◆ AIM OF THE TASK ◆
Copy, in full, each line of the material that holds the word "Adhesive".

******************************

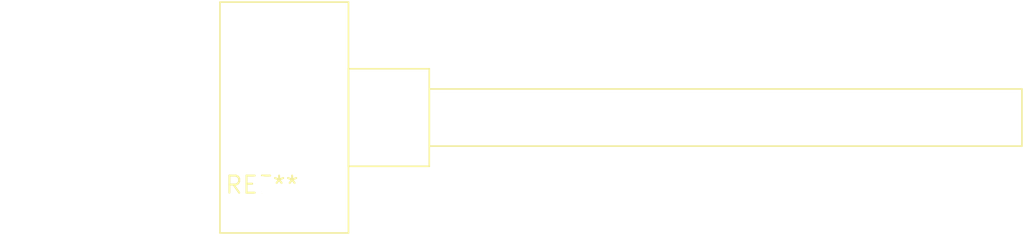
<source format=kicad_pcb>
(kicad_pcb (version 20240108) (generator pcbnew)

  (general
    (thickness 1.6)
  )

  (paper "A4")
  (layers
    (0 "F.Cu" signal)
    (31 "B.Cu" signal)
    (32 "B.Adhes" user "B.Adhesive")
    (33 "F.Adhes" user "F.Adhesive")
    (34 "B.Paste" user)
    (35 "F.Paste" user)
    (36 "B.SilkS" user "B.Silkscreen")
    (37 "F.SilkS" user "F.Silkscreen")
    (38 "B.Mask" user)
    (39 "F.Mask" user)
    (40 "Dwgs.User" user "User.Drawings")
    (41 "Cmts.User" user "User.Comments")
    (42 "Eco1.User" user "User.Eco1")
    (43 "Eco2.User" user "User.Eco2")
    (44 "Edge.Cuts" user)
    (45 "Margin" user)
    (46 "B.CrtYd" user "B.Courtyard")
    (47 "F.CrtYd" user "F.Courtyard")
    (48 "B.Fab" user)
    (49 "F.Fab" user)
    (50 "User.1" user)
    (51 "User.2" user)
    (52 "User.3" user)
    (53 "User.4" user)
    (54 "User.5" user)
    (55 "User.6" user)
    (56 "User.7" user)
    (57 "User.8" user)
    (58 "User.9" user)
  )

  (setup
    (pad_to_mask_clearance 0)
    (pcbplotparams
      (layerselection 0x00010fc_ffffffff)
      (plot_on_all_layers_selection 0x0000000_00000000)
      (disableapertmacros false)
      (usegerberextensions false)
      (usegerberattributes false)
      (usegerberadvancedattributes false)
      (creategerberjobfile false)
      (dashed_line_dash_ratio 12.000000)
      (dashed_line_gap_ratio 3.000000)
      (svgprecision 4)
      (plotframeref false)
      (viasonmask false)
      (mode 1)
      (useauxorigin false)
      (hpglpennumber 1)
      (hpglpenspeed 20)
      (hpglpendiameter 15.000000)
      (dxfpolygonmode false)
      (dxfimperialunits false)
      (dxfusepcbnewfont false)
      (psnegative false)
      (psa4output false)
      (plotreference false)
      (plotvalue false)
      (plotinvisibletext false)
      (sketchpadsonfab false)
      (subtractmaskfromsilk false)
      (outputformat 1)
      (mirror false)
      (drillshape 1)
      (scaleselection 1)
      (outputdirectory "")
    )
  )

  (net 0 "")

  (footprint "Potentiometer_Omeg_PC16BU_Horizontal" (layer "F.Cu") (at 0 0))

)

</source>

******************************

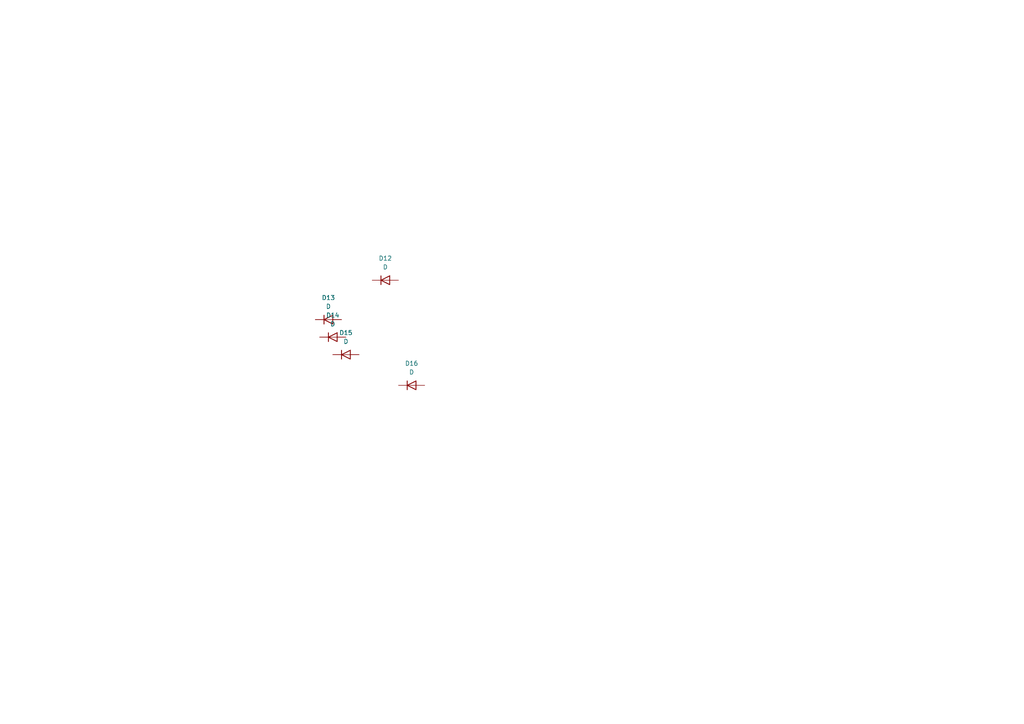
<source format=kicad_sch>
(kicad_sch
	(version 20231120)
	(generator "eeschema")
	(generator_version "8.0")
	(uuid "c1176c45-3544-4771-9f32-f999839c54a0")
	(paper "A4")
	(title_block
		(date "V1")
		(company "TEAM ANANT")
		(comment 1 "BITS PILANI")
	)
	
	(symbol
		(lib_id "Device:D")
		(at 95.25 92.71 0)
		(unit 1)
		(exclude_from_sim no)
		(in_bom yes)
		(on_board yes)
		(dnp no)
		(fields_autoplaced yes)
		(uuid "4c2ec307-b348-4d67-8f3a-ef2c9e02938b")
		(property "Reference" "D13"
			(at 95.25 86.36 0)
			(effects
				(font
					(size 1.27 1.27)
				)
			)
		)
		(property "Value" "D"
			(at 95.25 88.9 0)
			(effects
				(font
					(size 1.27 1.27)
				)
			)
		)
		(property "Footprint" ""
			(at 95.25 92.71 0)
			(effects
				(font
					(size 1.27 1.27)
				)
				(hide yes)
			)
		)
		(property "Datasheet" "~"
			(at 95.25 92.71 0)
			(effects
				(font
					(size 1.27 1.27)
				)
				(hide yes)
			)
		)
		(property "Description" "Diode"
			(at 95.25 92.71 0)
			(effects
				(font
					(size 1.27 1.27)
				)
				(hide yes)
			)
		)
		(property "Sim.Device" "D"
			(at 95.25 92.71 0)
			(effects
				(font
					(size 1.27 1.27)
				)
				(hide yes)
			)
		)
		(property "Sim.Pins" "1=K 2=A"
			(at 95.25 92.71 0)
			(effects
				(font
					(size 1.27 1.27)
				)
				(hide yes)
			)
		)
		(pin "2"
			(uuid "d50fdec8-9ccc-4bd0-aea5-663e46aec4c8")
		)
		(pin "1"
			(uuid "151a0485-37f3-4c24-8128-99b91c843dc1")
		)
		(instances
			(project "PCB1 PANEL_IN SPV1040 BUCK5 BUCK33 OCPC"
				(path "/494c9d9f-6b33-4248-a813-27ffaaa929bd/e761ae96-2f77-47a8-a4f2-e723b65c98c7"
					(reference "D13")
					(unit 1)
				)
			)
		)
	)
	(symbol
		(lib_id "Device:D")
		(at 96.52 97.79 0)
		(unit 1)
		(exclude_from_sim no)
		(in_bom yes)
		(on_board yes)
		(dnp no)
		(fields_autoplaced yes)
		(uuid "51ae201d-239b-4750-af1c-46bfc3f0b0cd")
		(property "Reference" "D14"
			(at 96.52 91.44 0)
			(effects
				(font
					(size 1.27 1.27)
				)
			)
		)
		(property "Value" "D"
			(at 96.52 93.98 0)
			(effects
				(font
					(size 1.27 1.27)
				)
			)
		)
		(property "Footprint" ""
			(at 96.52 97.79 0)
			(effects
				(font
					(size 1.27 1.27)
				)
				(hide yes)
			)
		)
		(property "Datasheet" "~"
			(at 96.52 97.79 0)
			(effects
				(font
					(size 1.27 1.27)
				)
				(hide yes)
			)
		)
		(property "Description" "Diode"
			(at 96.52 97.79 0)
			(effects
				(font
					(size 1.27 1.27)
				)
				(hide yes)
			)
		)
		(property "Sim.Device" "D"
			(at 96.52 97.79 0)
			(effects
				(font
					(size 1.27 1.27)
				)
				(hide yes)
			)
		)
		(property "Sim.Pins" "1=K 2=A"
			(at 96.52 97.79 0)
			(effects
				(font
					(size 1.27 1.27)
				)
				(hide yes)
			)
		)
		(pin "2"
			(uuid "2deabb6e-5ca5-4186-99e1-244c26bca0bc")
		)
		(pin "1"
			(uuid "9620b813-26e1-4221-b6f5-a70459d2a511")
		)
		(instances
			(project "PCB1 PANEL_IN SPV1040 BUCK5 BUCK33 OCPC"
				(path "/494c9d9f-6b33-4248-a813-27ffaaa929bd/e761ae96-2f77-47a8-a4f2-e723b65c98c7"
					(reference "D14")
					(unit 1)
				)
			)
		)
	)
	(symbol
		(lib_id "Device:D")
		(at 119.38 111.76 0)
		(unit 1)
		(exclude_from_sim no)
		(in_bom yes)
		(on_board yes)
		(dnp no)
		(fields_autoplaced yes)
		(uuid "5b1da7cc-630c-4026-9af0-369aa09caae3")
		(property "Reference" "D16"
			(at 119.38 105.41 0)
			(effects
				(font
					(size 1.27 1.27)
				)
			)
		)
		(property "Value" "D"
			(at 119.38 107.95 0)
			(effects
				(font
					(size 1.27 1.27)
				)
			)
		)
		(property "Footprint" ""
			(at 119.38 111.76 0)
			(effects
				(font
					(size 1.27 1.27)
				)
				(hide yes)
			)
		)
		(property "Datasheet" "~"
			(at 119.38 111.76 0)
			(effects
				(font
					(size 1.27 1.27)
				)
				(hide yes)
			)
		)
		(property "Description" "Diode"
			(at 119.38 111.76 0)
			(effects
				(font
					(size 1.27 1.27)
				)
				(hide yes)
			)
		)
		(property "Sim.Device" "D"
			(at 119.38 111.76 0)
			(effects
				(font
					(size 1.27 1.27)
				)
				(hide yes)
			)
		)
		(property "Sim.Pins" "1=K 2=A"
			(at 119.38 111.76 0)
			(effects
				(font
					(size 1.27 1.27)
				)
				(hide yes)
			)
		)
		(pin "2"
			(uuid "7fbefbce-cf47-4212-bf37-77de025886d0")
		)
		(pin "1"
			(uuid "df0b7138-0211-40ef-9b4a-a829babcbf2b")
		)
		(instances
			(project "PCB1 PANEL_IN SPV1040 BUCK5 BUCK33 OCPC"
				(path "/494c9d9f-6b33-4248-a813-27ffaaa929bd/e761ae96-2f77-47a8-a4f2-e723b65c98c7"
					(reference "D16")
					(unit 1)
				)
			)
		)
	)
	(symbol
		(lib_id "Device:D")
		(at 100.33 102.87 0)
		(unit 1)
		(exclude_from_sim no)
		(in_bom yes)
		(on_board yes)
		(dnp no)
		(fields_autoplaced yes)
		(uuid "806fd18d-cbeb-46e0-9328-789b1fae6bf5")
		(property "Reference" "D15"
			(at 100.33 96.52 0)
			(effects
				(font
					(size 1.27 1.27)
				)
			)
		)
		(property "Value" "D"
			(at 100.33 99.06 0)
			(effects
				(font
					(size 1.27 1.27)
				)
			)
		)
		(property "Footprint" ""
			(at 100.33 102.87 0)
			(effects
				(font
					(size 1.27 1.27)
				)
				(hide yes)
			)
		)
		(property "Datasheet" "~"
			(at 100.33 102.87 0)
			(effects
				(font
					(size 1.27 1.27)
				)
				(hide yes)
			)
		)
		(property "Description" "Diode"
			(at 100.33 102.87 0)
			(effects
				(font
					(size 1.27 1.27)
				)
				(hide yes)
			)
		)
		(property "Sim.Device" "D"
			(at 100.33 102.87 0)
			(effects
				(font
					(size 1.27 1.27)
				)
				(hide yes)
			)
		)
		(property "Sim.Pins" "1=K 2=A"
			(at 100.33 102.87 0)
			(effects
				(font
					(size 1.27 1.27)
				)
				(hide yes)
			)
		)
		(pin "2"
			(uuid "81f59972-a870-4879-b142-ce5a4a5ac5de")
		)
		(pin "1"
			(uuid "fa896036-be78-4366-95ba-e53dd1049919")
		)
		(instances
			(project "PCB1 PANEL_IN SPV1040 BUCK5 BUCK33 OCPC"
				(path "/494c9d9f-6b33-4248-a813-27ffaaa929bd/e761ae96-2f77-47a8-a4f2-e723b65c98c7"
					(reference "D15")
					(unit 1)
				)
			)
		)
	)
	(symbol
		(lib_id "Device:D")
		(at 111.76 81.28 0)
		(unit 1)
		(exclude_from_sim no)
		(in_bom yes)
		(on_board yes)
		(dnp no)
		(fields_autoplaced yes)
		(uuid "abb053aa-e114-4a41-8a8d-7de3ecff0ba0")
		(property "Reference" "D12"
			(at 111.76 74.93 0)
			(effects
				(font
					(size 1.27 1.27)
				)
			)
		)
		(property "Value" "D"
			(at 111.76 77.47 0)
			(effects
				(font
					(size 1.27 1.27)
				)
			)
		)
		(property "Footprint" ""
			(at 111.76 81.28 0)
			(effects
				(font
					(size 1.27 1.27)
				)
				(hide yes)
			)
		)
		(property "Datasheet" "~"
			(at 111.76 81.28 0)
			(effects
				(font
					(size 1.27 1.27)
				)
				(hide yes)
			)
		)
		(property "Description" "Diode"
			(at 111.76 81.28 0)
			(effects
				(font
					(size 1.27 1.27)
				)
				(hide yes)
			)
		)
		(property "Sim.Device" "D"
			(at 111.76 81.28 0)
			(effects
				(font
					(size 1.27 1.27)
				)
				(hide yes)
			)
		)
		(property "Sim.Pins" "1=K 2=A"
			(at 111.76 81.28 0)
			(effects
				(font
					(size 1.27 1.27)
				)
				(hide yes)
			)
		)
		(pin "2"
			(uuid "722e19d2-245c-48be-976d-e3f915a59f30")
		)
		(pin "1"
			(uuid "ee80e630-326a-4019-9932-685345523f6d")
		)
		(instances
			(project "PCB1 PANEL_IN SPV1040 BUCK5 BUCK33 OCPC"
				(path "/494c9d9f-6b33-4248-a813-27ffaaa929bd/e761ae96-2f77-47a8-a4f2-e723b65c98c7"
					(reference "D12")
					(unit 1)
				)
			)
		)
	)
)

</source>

******************************

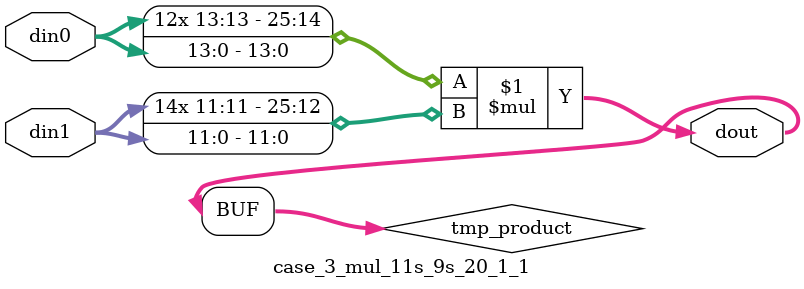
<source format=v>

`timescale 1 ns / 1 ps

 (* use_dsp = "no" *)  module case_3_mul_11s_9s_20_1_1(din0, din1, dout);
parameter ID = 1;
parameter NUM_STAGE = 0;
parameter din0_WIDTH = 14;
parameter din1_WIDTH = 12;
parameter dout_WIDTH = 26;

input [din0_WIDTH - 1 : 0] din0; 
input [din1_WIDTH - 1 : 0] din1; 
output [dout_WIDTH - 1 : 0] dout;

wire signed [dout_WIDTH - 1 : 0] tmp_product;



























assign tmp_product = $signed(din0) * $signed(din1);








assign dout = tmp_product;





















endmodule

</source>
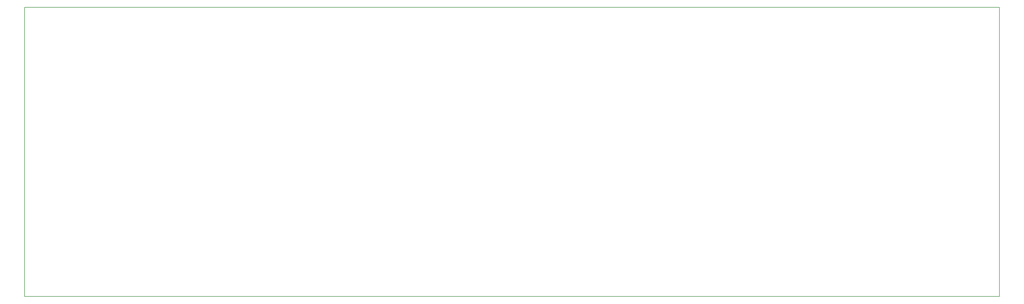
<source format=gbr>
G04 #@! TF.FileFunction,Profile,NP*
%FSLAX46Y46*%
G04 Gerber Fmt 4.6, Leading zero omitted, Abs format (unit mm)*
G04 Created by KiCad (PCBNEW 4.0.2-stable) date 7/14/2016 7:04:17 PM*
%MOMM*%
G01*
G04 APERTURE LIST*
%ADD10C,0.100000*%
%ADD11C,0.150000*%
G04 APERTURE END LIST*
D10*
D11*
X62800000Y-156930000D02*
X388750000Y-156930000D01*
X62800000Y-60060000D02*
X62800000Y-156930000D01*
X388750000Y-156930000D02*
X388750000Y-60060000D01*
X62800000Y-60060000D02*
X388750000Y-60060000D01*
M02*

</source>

******************************

◆ OUTPUT BELOW ◆
    (32 "B.Adhes" user "B.Adhesive")
    (33 "F.Adhes" user "F.Adhesive")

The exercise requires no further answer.